» **REQUIRED WORK**: Go through the records below and copy out every line holding "knee".

═════ INPUT MATERIAL

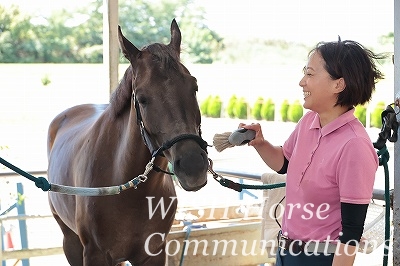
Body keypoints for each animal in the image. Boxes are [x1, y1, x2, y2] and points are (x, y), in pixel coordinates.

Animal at [47, 19, 209, 264]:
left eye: (195, 87)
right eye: (142, 98)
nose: (193, 166)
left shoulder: (152, 253)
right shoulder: (94, 255)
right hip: (70, 241)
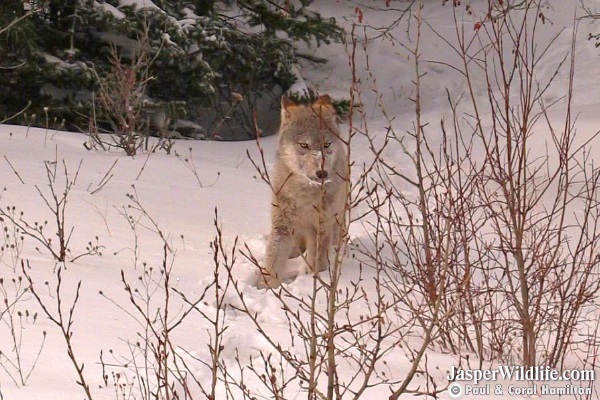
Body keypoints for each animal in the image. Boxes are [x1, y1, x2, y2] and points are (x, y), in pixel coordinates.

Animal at [258, 94, 352, 288]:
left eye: (326, 144)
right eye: (304, 145)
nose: (322, 173)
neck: (305, 196)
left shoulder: (321, 228)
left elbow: (318, 261)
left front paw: (313, 278)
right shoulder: (282, 226)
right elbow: (273, 261)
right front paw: (266, 287)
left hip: (336, 221)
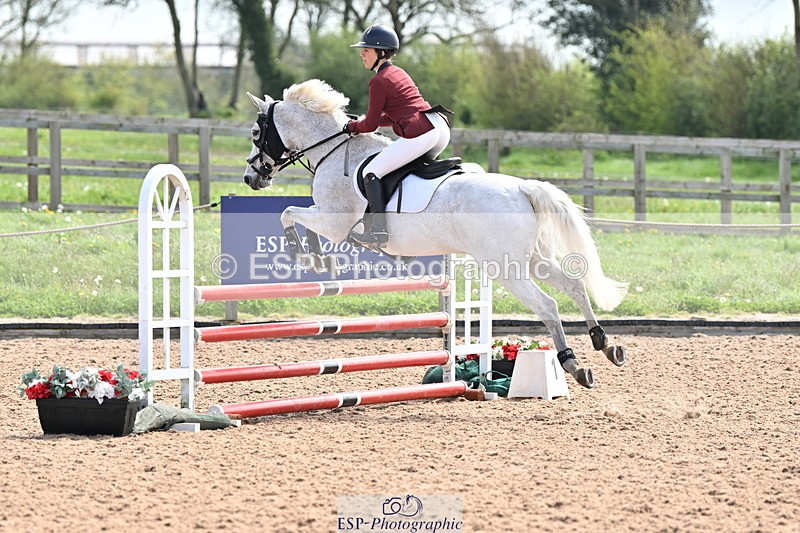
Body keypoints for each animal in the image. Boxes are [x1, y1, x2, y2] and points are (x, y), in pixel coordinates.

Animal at [242, 79, 629, 389]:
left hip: (506, 268)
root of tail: (522, 188)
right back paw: (605, 344)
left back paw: (572, 363)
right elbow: (300, 220)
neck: (333, 152)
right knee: (574, 286)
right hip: (532, 259)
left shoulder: (334, 223)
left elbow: (289, 214)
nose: (251, 178)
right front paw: (317, 259)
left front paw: (306, 256)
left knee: (548, 304)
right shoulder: (331, 222)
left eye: (256, 133)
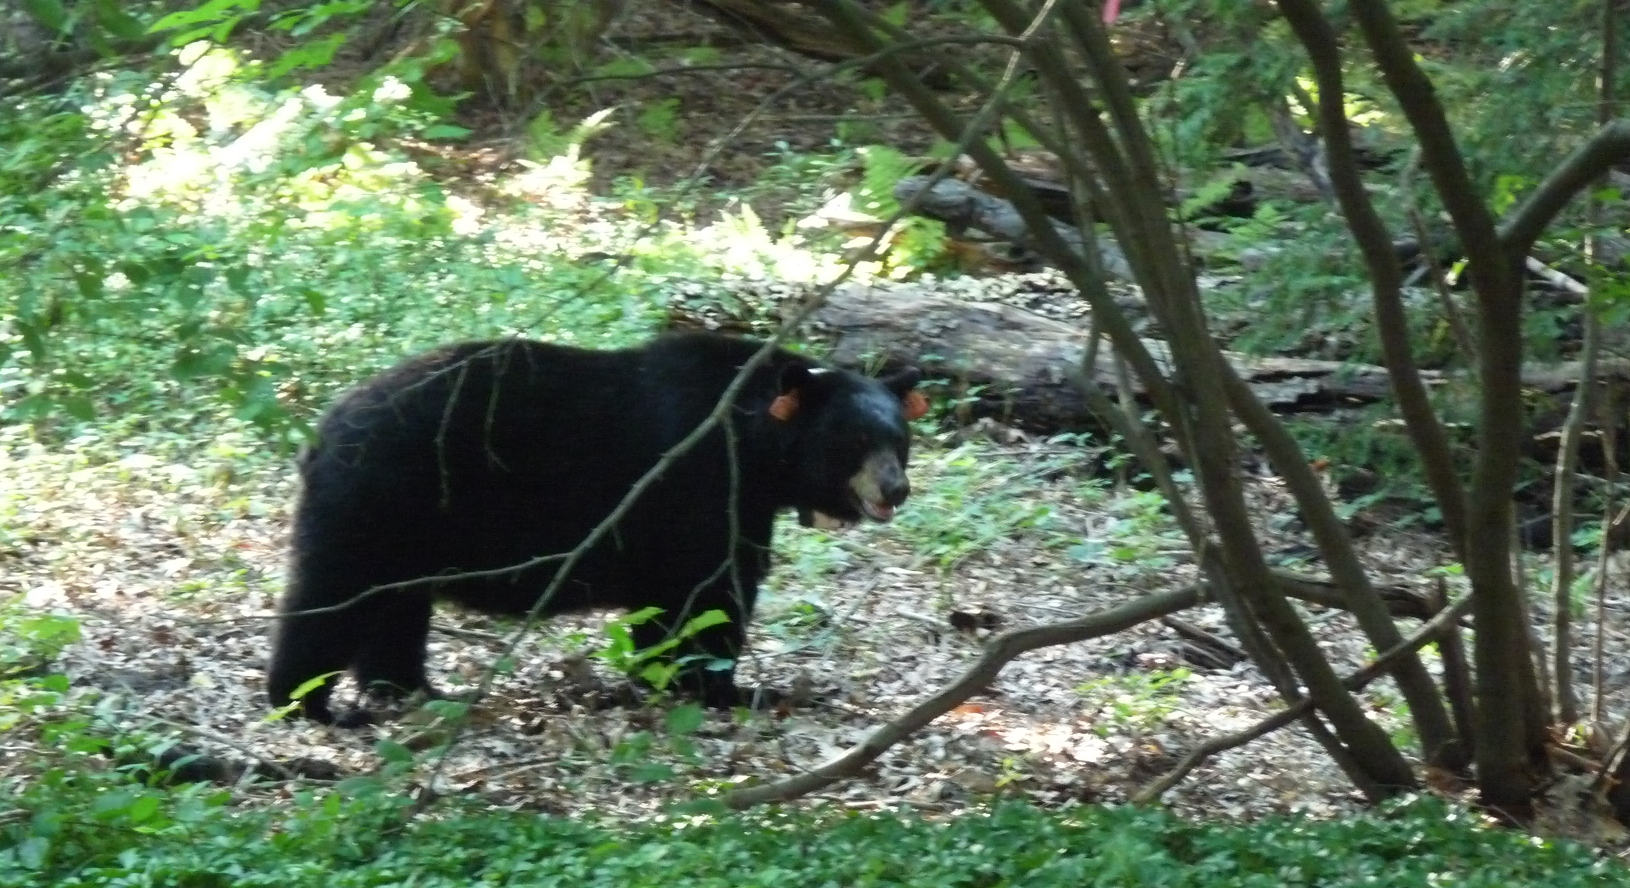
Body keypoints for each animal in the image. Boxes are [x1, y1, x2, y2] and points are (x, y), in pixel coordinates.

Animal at [270, 329, 932, 723]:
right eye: (854, 440)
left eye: (899, 438)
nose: (895, 488)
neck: (752, 444)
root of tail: (323, 431)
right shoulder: (700, 486)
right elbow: (709, 594)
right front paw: (728, 689)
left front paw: (665, 681)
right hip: (377, 502)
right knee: (329, 598)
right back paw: (306, 702)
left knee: (395, 609)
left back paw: (410, 692)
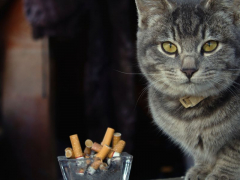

══════════

» **TASK RESPONSE**:
right knee: (574, 286)
left knee: (548, 304)
right knee: (329, 598)
left knee: (395, 609)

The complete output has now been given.